Less than a month after coming to power for a second term in a presidential election marked by voter rigging and fraud, Nigerian President Obasanjo increased the price of fuel by 54%. Most Nigerians have traditionally seen cheap fuel as the only real help they get in life. No one believed that the money the notoriously corrupt government “saved” by this increase would really be used to benefit the average Nigerian.

The price hike provoked such a huge tidal wave of anger among Nigerian workers and poor people that the Nigerian Labour Congress (NLC) leaders felt compelled to call a general strike. Public support for the strike was overwhelming, bringing the entire country to a halt. It was, in fact, the largest strike in Nigeria’s history.

The Democratic Socialist Movement (DSM) – the CWI section in Nigeria and Socialist Alternative’s sister organization – initiated a campaign called the Joint Action Council Against Hike In Fuel Price (JACAHFP). The DSM joined the forces of the National Conscience Party, the National Association of Nigerian Students, and human rights and pro-democracy groups, to build the general strike and organize wide-scale resistance to the increase. The JACAHFP held a press conference and distributed posters and leaflets to mobilize support for this important confrontation with the Obasanjo regime.
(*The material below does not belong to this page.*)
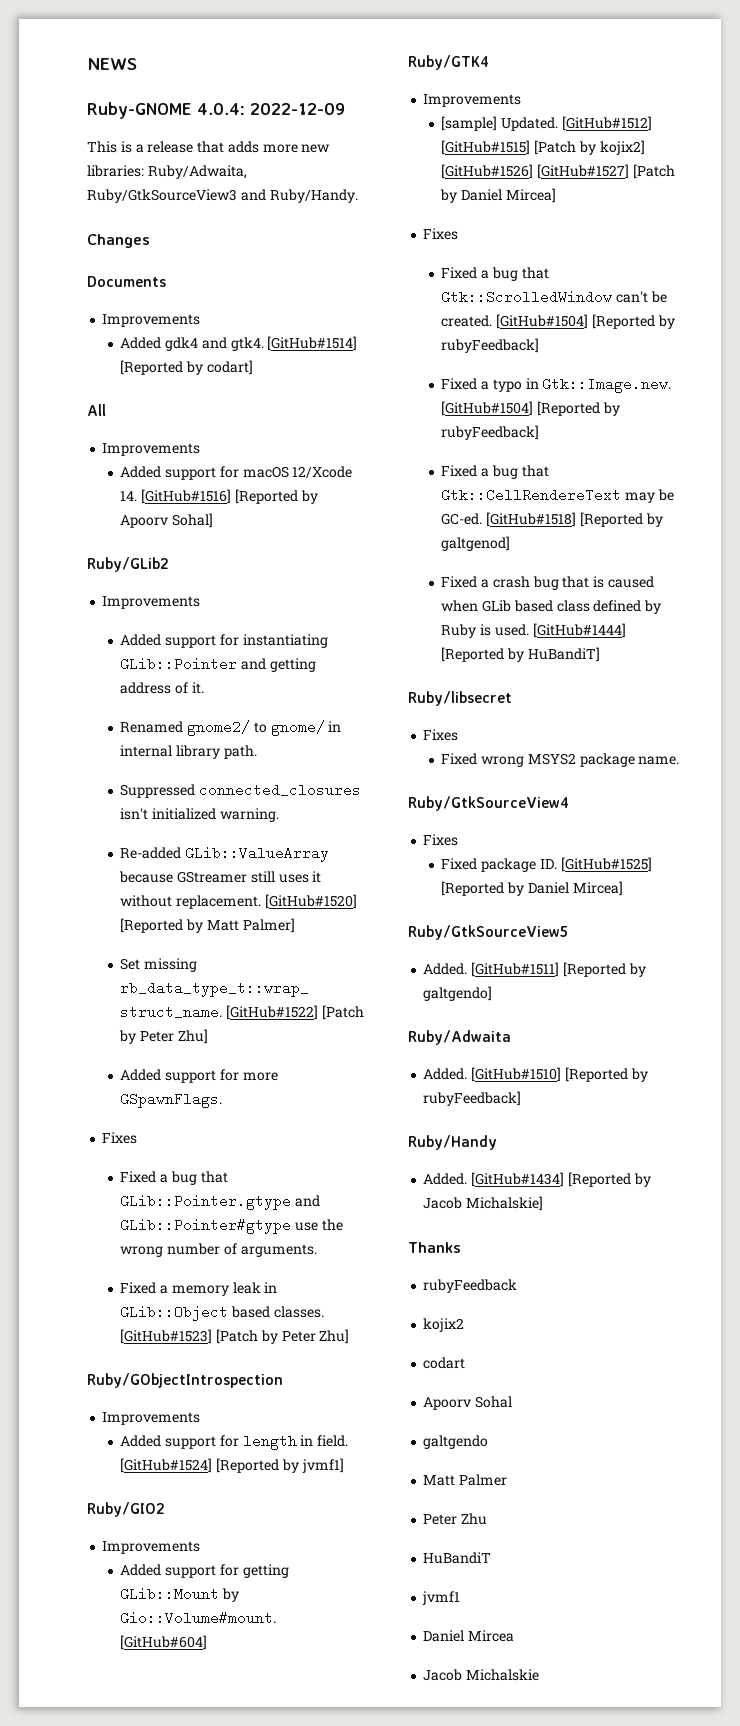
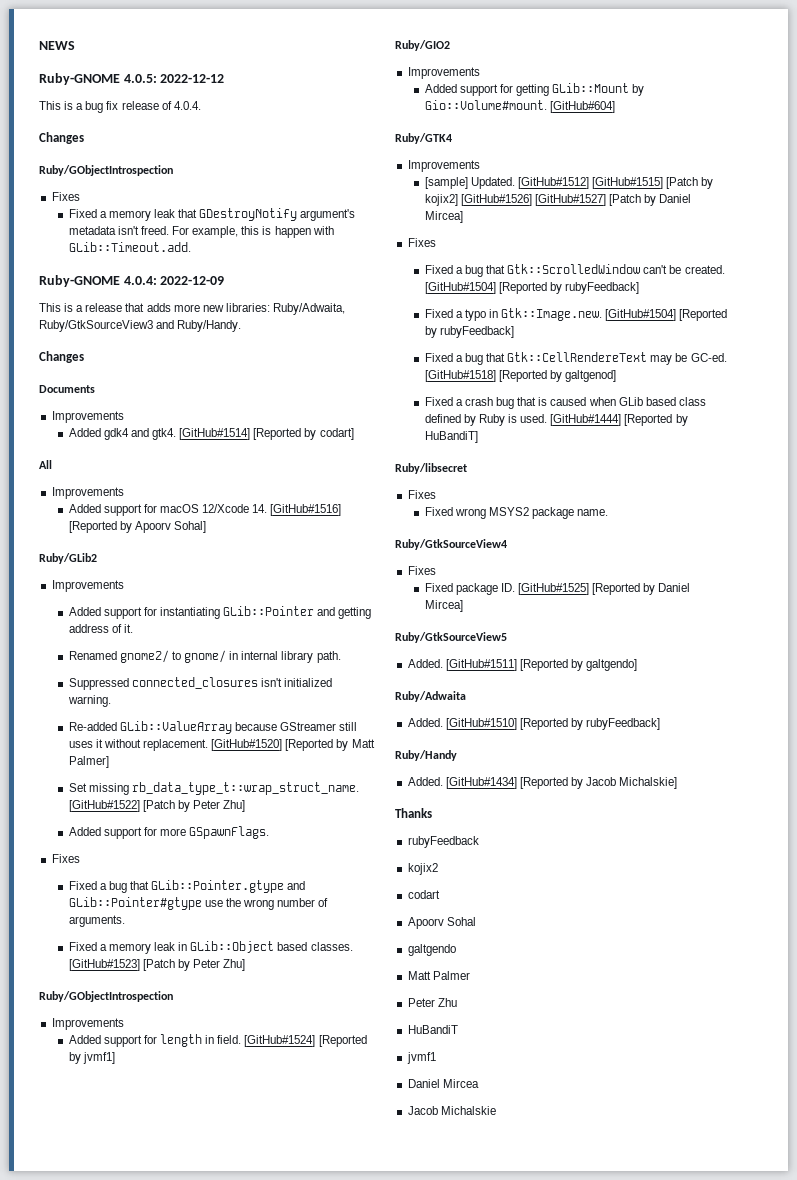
(137, 64) none -> [39,73,225,85] [39,101,201,113] [39,132,84,144] [39,165,173,176] [51,192,80,201] [68,208,356,221] [68,226,334,238] [68,242,191,252] // Ruby-GNOME 4.0.5: 2022-12-12 // This is a bug fix release of 4.0.4. // Changes // Ruby/GObjectIntrospection // Fixes // Fixed a memory leak that GDestroyNotify argument's metadata isn't freed. For example, this is happen with GLib::Timeout.add.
The strike lasted eight days until July 8 – the longest general strike since 1964 – which forced the government to back down. Unfortunately, the NLC leaders accepted a government offer of a 15% reduction in the price increase in exchange for calling off the strike, which still left prices 30% higher than before the government mandated the increase.

Many activists understood that more could have been won, and that the potential existed to wage future battles, especially to lower transportation fares (that are still higher even though the price of fuel has been reduced somewhat) and to force the Obasanjo government to implement the previously agreed upon minimum wage increase. Even though the strike was only a partial victory, the size and scope of the strike showed how ethnic and religious rivalries subside when the working class unites to place its mark on events.

DSM members were regularly interviewed in the media, as they played an important role in broadening the general strike, calling for the building of local, democratic “Action Committees” to deepen the strike’s support. The DSM argued that the strike’s success shows the potential power of the Nigerian labor movement to build an independent political party to stop capitalism from sucking the oil resources out of Nigeria and to break its domination over the lives of the impoverished and the working class.